ST in general with the cortex-m products tends to put a cache in front of the flash, sometimes they document it and provide enable/disable control sometimes not so it can be difficult at best to get a real performance value as the typical thing is to run the code under test many times in a loop so you can get a better time measurement. other vendors don't necessarily do this and it is much easier to see the flash wait states and get a real, worst case, timing value that you can use to validate your design. caches in general as well as pipelines make it difficult at best to get good, repeatable, reliable numbers to validate your design. So for example you sometimes cannot do the alignment trick to mess with performance of the same machine code on an st but on say a ti with the same core you can. st might not give you the icache in a cortex-m7 where another vendor might since st has already covered that. Even within one brand name though don't expect the results of one chip/family to translate to another chip/family even if they use the same core. Also look at subtle comments in the arm documentation as to whether some cores offer a fetch size as an advertised option, single or multi-cycle multiply, etc. and I'll tell you that there are other compile time options for the core that are not shown in the technical reference manual that can affect performance so don't assume that all cortex-m3s are the same even if they are the same revision from arm. The chip vendor has the source so they can go even further and modify it, or for example a register bank to be implemented by the consumer they might change it from no protection to parity to ecc which might affect performance while retaining all of arms original code as is. When you look at an avr or pic though or even an msp430, while I cant prove it those designs appear more static not tiny vs Xmega vs regular old avr as there are definite differences there, but one tiny to another.
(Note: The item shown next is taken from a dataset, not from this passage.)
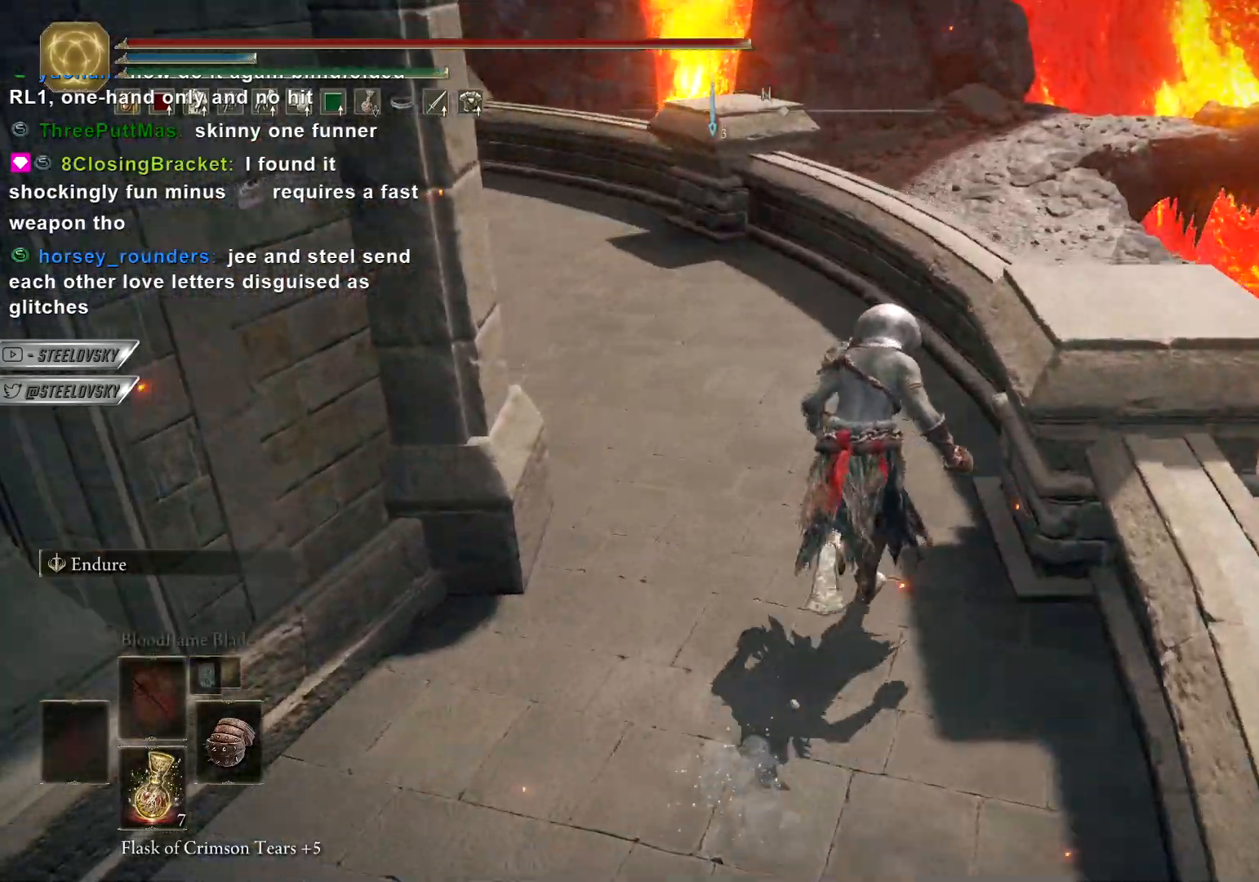
{"dt_ms": 500, "buttons": [], "left_stick": "up-left", "right_stick": "down-left", "events": [[150, "right_stick", "down-left"], [217, "CIRCLE", "up"], [217, "left_stick", "up-left"], [283, "right_stick", "center"], [483, "right_stick", "down-left"]]}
Your assumptions are a good start, there really isn't such a thing as over-optimization, more of a thing of missed optimizations, but there may be other factors you are not seeing in your assumptions that may or may not be see in a disassembly. there are obvious things that we would expect like one of the loop variables to be register based vs memory based. alignment, I wouldn't expect the clock settings to change if you used the same code, but a different set of experiments using timers or a scope you can measure the clock settings to see if they were configured the same. background tasks, interrupts and dumb luck as to how/when they hit the test. But bottom line, sometimes it is as simple as a missed optimization or subtle differences in how one compiler generates code to another, it is as often not those things and more of a system issue, memory speed, peripheral speed, caches or their architecture, how the various busses in the design operate, etc. For some of these cortex-ms (and many other processors) you can exploit their bus behavior to show a performance difference in something that the average person wouldn't expect to see.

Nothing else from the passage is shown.